AIM OF THE TASK:
Please set down the line that contains "Give the box of the tree at (814, 84)." and every line below it through the last, exactly as written, with no other lines.

Saved entries:
-=-=-=-=-
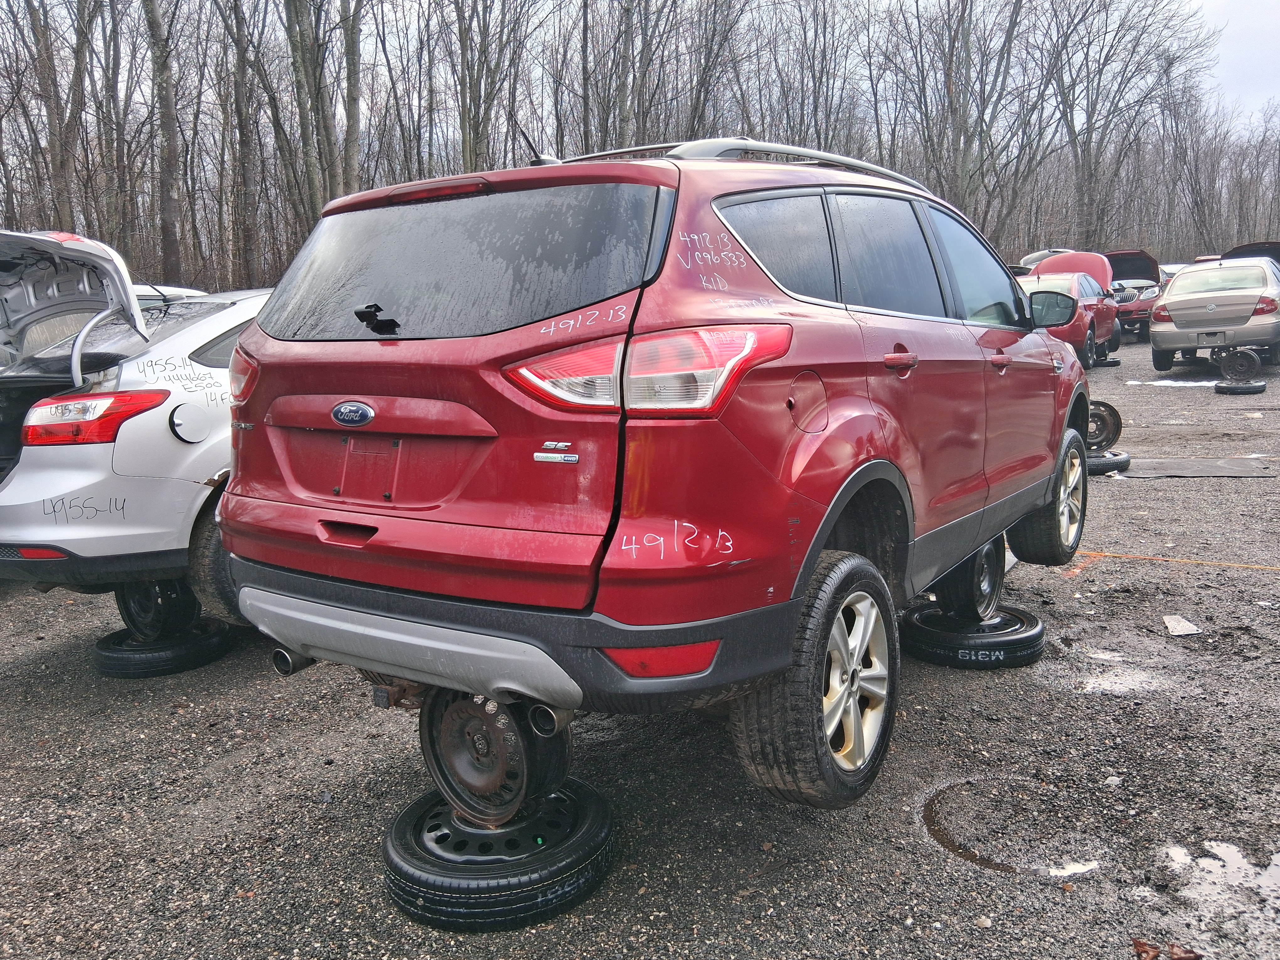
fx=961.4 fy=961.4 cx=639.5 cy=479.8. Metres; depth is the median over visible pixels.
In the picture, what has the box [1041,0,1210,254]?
bare tree
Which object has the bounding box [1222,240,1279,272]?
car
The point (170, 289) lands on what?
white car
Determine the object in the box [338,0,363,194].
tree
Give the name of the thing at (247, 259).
tree
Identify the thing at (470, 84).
tree
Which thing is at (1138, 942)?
dry leaf
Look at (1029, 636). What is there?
tire
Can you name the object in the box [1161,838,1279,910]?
puddle
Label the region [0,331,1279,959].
gravel lot
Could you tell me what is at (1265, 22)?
sky
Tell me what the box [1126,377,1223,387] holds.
puddle
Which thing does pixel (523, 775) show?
wheel rim
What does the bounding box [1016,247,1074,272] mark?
car
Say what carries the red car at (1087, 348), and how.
on the gravel lot
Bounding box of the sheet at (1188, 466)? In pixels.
[1121,456,1278,478]
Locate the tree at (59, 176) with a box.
[18,0,88,232]
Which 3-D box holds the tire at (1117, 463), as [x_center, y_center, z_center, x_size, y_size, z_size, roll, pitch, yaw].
[3.684,-0.160,7.832,0.529,0.176,0.481,6,12,34]
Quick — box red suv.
[217,134,1094,812]
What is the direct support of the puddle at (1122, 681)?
on the gravel lot
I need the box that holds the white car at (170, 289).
[133,283,207,301]
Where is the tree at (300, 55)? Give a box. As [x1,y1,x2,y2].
[281,0,357,232]
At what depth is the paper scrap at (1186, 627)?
4.26 m
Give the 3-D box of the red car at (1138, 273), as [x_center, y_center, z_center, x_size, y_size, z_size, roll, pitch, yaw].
[11.383,-4.402,23.084,2.038,1.978,5.367,6,12,34]
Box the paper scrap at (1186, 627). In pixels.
[1161,614,1201,635]
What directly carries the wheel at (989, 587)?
on the tire at (1029, 636)
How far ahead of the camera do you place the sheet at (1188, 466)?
7.78 m
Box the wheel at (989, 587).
[931,537,1005,623]
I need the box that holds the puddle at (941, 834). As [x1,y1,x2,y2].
[922,780,1102,879]
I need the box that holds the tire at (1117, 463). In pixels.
[1086,449,1131,475]
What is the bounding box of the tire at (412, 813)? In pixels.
[380,778,615,930]
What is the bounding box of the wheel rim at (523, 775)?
[419,689,571,824]
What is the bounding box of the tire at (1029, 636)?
[900,600,1046,668]
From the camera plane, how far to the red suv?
2.38 m
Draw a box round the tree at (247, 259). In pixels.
[215,0,263,288]
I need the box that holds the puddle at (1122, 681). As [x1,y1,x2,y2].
[1075,648,1173,696]
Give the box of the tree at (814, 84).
[764,0,860,153]
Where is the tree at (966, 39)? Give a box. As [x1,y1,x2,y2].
[894,0,1027,233]
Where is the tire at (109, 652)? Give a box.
[90,617,235,678]
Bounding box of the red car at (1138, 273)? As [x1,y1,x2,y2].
[1102,248,1167,341]
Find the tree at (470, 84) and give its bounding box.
[451,0,536,173]
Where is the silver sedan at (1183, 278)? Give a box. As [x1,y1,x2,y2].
[1148,252,1279,374]
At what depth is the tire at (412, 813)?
2.29 m
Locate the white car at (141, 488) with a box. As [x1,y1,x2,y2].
[0,231,259,635]
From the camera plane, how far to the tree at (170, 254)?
23.04 m
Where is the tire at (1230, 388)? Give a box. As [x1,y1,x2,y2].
[1214,378,1266,394]
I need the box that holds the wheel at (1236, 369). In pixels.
[1217,346,1262,382]
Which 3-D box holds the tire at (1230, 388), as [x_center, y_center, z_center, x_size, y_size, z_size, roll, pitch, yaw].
[7.396,-1.152,11.858,0.420,0.158,0.555,6,12,34]
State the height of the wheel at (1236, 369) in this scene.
0.440 m
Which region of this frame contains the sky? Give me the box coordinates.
[1182,0,1279,122]
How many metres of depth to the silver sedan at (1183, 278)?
13.69 m
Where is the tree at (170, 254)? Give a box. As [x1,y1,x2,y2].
[144,0,185,287]
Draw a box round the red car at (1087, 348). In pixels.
[1016,249,1122,369]
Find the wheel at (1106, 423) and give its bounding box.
[1084,400,1122,453]
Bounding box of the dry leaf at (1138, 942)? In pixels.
[1132,938,1201,959]
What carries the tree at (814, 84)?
on the ground
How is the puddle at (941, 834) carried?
on the gravel lot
-=-=-=-=-
WRITTEN SOLUTION:
Give the box of the tree at (814, 84).
[764,0,860,153]
Where is the tree at (966, 39)? Give a box. As [x1,y1,x2,y2].
[894,0,1027,233]
Where is the tire at (109, 652)? Give a box.
[90,617,235,678]
Bounding box of the red car at (1138, 273)? As [x1,y1,x2,y2].
[1102,248,1167,341]
Find the tree at (470, 84) and give its bounding box.
[451,0,536,173]
Where is the silver sedan at (1183, 278)? Give a box. As [x1,y1,x2,y2].
[1148,252,1279,374]
At what depth is the tire at (412, 813)?
2.29 m
Locate the white car at (141, 488) with a box. As [x1,y1,x2,y2].
[0,231,259,635]
From the camera plane, how far to the tree at (170, 254)?
23.04 m
Where is the tire at (1230, 388)? Give a box. As [x1,y1,x2,y2].
[1214,378,1266,394]
I need the box that holds the wheel at (1236, 369). In pixels.
[1217,346,1262,382]
Which 3-D box holds the tire at (1230, 388), as [x_center, y_center, z_center, x_size, y_size, z_size, roll, pitch, yaw].
[7.396,-1.152,11.858,0.420,0.158,0.555,6,12,34]
State the height of the wheel at (1236, 369) in this scene.
0.440 m
Which region of this frame contains the sky? Give me the box coordinates.
[1182,0,1279,122]
How many metres of depth to the silver sedan at (1183, 278)?
13.69 m
Where is the tree at (170, 254)? Give a box. As [x1,y1,x2,y2].
[144,0,185,287]
Draw a box round the red car at (1087, 348). In pixels.
[1016,249,1122,369]
Find the wheel at (1106, 423) and give its bounding box.
[1084,400,1122,453]
Bounding box of the dry leaf at (1138, 942)? In pixels.
[1132,938,1201,959]
What carries the tree at (814, 84)?
on the ground
How is the puddle at (941, 834) carried?
on the gravel lot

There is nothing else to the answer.